From My Mother's Sleep
M. Wayne Cunningham
As a mother and grandmother with a doctorate in education and a master’s in counselling Ruth Truman is eminently qualified to write about campus life. The author also has forty years of experience as a United Methodist Church pastor’s wife and seventeen as a teacher and university counsellor and administrator. Her novel No Safe College amply illustrates that she is an accomplished and insightful writer as well. Although it is fiction her book is “based on happenings from the lives of many students.” It’s a rewarding read for student services personnel and students in all university years but will especially benefit freshmen and their parents. In fact the story Truman uses as the vehicle for conveying her message is so well done and non-preachy that it will appeal to anyone interested in the tensions modern youth face once they leave home.
Truman’s intent is to make prospective students and their parents aware of the pitfalls of attending any college even a Christian one like Callegua with its promise of “Education with a Difference.” To do so she relates the adventures and misadventures of four dorm mates as they meet clash and attempt to resolve their differences. Joan is the naive narrator; Trish the focused Christian; Angie the moderate campus leader; and Sue is the football team’s party girl. The mundane activities of college life are neatly interwoven into the main story lines which are told with the requisite amounts of suspense.
Poor girl Joan and rich girl Sue argue over clothing and hairstyles and Sue and Trish wrangle over issues of sex and morality.
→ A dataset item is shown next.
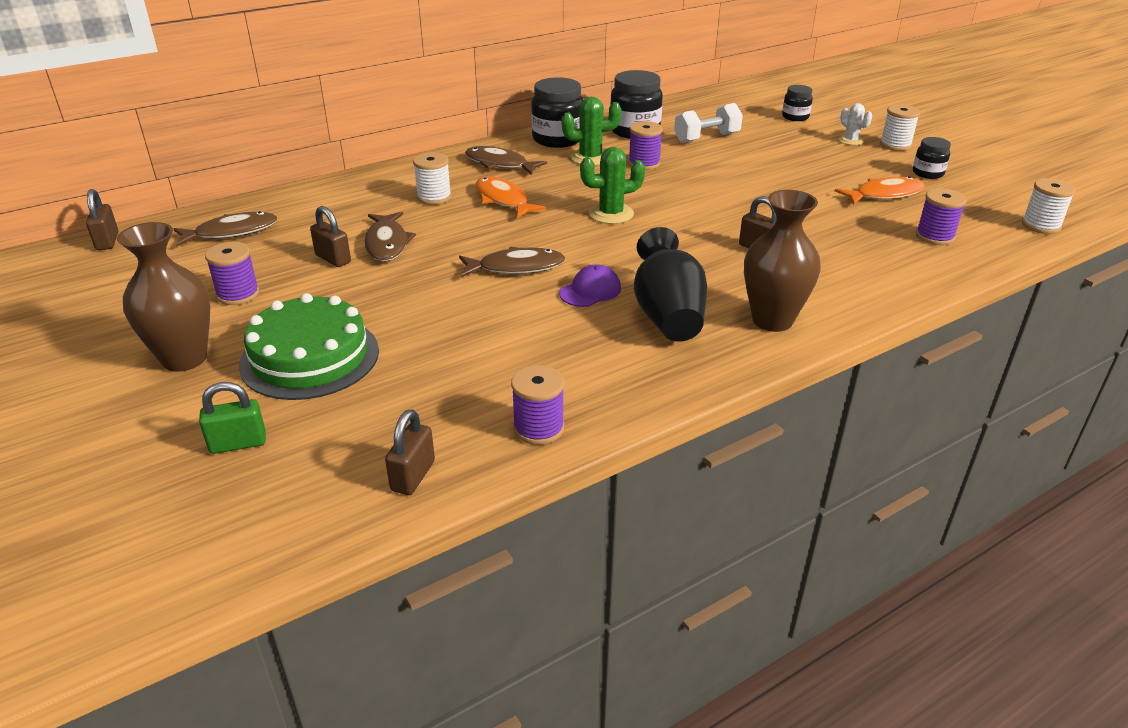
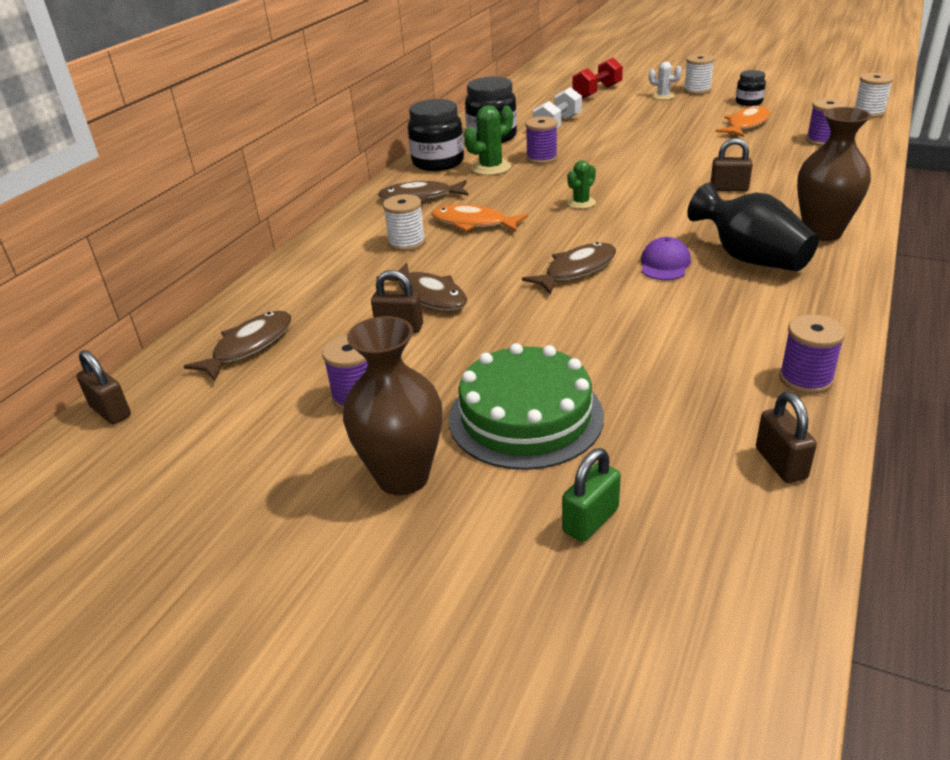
camera: 30 degrees left, 0 degrees up
(611, 214) = (581, 203): green cactus -> green cactus, size x0.64
(795, 117) = (597, 92): black jar -> red dumbbell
Angie tries to keep peace among them all until even she becomes frustrated with the extremes that Sue and Trish represent. Sheep-like Joan gets lead by Sue into uncomfortable even dangerous situations with football team louts including a near rape after an intake of drugs and alcohol. She is placed in situations that test her faith and her loyalty when one of her friends faces serious charges from the Student Disciplinary Council another has an abortion and one attempts suicide. Through everything thanks to Truman’s creativity Joan survives and develops into a mature young woman capable of making “choices that strung together created a life direction.”
When her daughter Jennie heads off to Callegua twenty-five years later Joan cautions her and the novel’s readers “Always remember there is no safe college. Remember that and you’ll do just fine.”
In the dedication for her novel Truman thanks her husband Reverend W. Lee Truman “who insisted this book be published.” It was excellent advice.